As we continue adjusting to the norms of the pandemic, an increasing number of personal injury lawsuits are being filed against companies throughout the country. For example, many employees and customers are seeking recovery for financial and emotional damages caused by the drastic effects of COVID-19.
If you recently contracted the virus at work, you may be wondering whether or not you speak with a personal injury lawyer. In the following article, we will go over some of the most common questions involving COVID-19 personal injury lawsuits in the workplace.
1. What should I do if I was infected at work?
For people who are infected with COVID-19 at work, your best option to recover any damages is to speak with a workers’ compensation attorney right away. Workers’ compensation is a type of insurance provided by companies to cover employees who suffer any work-related injuries or illness on the job.
A workers’ compensation lawyer will help you determine whether your sickness arose during the course of employment and how to retrieve fair compensation for medical bills, lost wages or emotional distress you endured due to the virus.
2. How long do I have to file a COVID-19 personal injury lawsuits against an employer?

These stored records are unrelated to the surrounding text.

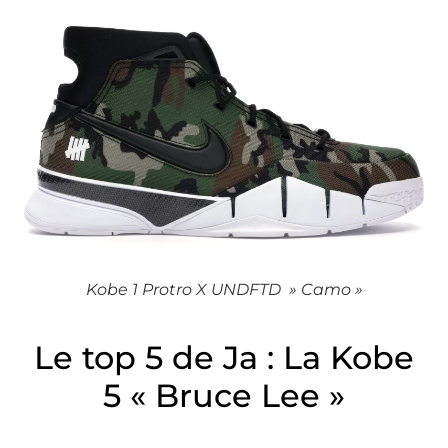
Kobe 1 Protro X UNDFTD » Camo »
Le top 5 de Ja : La Kobe
5 « Bruce Lee »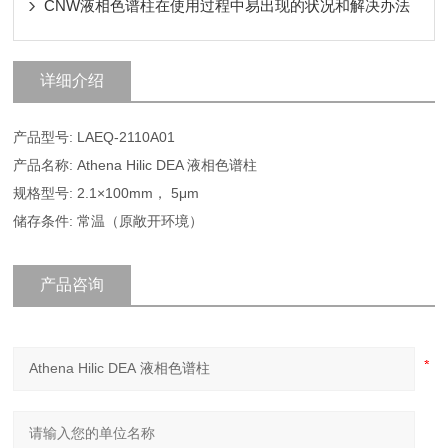
CNW液相色谱柱在使用过程中易出现的状况和解决办法
详细介绍
产品型号: LAEQ-2110A01
产品名称: Athena Hilic DEA 液相色谱柱
规格型号: 2.1×100mm， 5μm
储存条件: 常温（原敞开环境）
产品咨询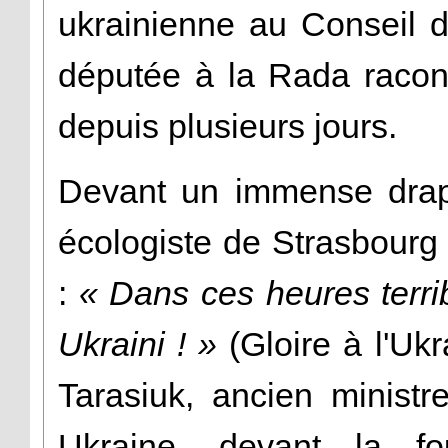
ukrainienne au Conseil d
députée à la Rada racont
depuis plusieurs jours.
Devant un immense drape
écologiste de Strasbourg
:
« Dans ces heures terrib
Ukraini ! »
(Gloire à l'Ukr
Tarasiuk, ancien ministr
Ukraine, devant la fo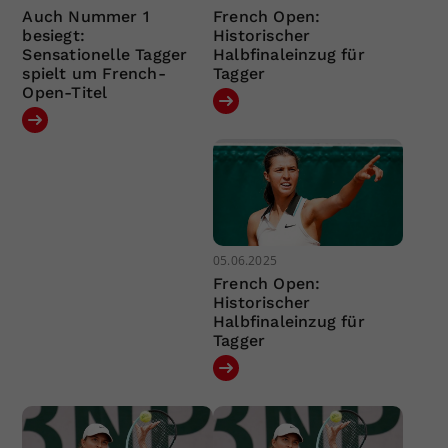
Auch Nummer 1
French Open:
besiegt:
Historischer
Sensationelle Tagger
Halbfinaleinzug für
spielt um French-
Tagger
Open-Titel
05.06.2025
French Open:
Historischer
Halbfinaleinzug für
Tagger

Like most personal injury lawsuits, states require civil tort claims to be filed two years after an injury. For injuries or deaths that occurred early in the pandemic, the statute of limitations will not expire until March of 2022.

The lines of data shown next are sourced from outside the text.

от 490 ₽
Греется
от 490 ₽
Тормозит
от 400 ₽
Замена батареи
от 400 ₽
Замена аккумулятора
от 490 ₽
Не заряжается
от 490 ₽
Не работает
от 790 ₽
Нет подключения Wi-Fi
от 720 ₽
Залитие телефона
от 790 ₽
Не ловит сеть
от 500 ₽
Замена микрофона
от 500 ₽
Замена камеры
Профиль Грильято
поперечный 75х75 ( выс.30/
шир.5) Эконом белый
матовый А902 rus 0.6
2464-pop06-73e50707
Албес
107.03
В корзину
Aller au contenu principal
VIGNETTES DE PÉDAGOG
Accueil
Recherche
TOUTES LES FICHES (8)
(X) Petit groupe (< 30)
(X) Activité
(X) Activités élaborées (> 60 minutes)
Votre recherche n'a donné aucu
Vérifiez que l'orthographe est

3. If I file a lawsuit for a workplace transmission of COVID-19, will workers’ compensation exclusivity apply?
To put it simply, it depends on the state your job is in. State laws vary greatly when it comes to determining whether illness or death from COVID-19 is exclusively covered by workers’ compensation programs in your state. Several states, such as California, have adopted a rebuttable presumption that certain employees who test positive for COVID-19 contracted the virus at work for workers’ compensation purposes.

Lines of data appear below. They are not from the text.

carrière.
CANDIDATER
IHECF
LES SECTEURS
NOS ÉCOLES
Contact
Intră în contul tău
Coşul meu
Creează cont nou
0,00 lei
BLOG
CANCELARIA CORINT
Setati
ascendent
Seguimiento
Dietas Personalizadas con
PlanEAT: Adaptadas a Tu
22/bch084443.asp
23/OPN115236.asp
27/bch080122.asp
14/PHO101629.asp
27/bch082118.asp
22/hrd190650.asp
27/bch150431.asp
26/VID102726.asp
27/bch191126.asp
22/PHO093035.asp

However, most states have not adopted a reputable assumption and instead can deny claims suggesting employees contracted the virus outside of the workplace. Although, many states are starting to recognize an exception to workers’ compensation exclusivity in instances where negligence or intentional harm is inherent. These instances include:
-Employees were denied access to proper protection equipment
-Employees were given false information about the safety of the workplace and the likelihood of contracting the virus
4. Can my employer receive tort immunity if they follow mitigation guidelines?
While most state laws vary depending on the type of business involved, several states have passed laws limiting tort liability for in-state business. However, the laws pertaining to the extent at which tort immunity applies greatly depends on whether the business followed local health department guidelines as well as if gross negligence or intentional torts are involved. Many COVID-19 complaints contain allegations of intentional wrongdoing on behalf of the defendant businesses.